> _Verilen görev_: Aşağıdaki bağlaşımcılık kuramı metninden "Etiket arşivi: Thorndike’ın" sözcükleriyle başlayıp "sinirsel bağdan yararlanır." sözcüklerine kadar (onlar da dahil) süren bölümü hiç değiştirmeden geri ver.

> _Alıntılanan metin_:
Etiket arşivi: Thorndike’ın Öğrenme Kuramının İkincil Kanunları

BAĞLAŞIMCILIK KURAMI

Thorndike tarafından ortaya atılmış bir kuramdır. Öğrenmeyi bir problem çözme süreci olarak değerlendirmiştir [1].

  • Problemleri deneme yanılma yöntemi ile çözmeye çalışır.
  • Uyarıcı – Tepki arasındaki sinirsel bağdan yararlanır.
  • Haz ilkesi önemlidir. Bir organizma davranışın sonucunda haz alıyor ise davranış devam eder.
  • Ceza yoktur. Ödül ve haz ilkesi vardır.

Thorndike ilk yazılarında, öğrenmenin temelinin duyusal uyarıcılar (sense impressions) ile harekete geçiriciler arasında kurulan bir bağ olduğunu kabul etmektedir. Alışkanlıkların meydana gelmesini ya da yok olmasını bu duyusal uyarıcılar ile tepkiler arasındaki bağların güçlenmesine ya da zayıflamasına bağladığından Thorndike’ın kuramı “bağ” psikolojisi ya da “bağlaşımcılık – connectionism” olarak adlandırılmaktadır. Thorndike, gerçek anlamda ilk uyarıcı – tepki psikologudur, ilk modern öğrenme kuramını oluşturmuştur. Uyarıcı ve tepkinin sinirsel bir bağla bağlandığına inanmaktadır. Bağlaşım, uyarıcı ve tepki arasında sinirsel bağın kurulmasına işaret etmektedir yani öğrenme, duyusal uyarıcılar ile harekete geçiriciler arasında kurulan bağ (U – T) olarak açıklanır [3].

> _Sağlanan bilgiler_:

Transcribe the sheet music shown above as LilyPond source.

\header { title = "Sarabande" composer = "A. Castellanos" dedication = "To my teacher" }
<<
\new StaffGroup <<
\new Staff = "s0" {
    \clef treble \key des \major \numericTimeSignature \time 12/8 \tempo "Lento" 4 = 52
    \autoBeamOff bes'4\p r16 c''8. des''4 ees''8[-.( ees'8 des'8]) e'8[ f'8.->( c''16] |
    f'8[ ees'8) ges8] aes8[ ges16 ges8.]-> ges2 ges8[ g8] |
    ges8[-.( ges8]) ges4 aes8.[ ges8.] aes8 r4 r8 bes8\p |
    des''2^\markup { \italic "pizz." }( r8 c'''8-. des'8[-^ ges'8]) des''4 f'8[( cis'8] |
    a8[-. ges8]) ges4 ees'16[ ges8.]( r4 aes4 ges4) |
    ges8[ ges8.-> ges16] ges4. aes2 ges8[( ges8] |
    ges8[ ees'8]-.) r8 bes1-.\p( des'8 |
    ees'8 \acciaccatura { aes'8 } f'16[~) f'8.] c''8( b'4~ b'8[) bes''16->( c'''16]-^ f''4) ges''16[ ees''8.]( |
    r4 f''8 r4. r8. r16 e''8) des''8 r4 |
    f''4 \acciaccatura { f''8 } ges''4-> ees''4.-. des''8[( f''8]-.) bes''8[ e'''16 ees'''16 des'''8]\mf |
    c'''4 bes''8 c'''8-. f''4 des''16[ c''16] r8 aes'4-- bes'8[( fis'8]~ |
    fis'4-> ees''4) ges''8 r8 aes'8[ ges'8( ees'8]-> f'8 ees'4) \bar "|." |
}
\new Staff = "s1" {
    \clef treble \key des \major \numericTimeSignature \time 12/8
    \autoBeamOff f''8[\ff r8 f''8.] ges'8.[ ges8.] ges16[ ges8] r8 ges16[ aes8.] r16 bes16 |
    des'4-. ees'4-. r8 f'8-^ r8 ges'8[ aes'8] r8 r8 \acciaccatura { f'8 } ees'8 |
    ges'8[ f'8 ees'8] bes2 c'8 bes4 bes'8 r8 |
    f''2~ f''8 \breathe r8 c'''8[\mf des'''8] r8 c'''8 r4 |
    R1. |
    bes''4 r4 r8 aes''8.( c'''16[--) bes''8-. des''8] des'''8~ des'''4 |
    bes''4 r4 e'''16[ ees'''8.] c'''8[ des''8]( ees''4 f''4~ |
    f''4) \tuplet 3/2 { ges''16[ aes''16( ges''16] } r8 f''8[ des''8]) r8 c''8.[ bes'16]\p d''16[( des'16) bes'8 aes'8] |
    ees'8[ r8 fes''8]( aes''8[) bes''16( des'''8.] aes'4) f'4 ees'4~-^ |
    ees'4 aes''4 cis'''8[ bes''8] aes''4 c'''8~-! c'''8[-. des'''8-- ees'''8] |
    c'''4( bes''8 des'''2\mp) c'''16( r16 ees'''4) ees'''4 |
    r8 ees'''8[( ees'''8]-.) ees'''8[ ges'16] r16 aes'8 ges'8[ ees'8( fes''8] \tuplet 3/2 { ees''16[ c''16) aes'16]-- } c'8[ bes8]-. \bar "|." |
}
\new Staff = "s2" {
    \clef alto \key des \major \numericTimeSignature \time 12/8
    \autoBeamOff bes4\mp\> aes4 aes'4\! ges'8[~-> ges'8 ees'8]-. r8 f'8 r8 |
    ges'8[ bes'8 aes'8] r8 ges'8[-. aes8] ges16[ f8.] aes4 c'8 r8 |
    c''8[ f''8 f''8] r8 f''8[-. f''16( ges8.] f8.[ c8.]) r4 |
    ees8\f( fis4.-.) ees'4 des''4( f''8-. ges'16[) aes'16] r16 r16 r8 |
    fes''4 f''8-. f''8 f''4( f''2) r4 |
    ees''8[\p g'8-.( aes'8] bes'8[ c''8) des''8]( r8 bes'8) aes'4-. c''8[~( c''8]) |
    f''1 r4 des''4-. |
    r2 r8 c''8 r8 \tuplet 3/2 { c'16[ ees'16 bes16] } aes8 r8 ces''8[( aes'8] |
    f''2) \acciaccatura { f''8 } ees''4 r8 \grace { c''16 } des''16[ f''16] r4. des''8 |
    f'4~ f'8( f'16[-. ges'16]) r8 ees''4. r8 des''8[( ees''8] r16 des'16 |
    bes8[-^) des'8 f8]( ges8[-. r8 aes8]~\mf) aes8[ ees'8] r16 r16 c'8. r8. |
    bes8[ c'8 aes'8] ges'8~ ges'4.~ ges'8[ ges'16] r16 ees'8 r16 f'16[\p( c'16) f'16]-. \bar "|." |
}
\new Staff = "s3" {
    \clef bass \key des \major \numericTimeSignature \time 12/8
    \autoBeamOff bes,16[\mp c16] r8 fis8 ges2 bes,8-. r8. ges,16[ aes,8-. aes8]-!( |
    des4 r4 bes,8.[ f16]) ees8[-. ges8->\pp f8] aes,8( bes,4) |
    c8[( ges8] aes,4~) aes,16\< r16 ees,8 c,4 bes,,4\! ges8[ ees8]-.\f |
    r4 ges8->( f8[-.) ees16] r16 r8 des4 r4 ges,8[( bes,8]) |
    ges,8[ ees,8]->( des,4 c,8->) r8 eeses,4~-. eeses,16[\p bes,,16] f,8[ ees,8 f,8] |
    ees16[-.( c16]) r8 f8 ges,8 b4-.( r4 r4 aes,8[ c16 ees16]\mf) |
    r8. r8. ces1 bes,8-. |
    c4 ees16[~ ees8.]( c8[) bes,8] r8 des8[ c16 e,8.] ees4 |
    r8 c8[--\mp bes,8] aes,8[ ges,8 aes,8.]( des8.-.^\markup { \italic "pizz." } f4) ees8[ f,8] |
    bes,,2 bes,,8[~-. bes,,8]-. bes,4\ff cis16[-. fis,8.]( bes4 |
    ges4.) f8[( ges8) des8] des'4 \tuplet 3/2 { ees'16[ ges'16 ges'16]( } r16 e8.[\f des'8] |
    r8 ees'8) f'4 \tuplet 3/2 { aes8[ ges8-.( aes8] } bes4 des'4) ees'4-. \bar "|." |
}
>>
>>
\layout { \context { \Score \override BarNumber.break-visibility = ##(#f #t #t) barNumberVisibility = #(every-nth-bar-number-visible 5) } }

> _Görevin yanıtı_:
Etiket arşivi: Thorndike’ın Öğrenme Kuramının İkincil Kanunları

BAĞLAŞIMCILIK KURAMI

Thorndike tarafından ortaya atılmış bir kuramdır. Öğrenmeyi bir problem çözme süreci olarak değerlendirmiştir [1].

  • Problemleri deneme yanılma yöntemi ile çözmeye çalışır.
  • Uyarıcı – Tepki arasındaki sinirsel bağdan yararlanır.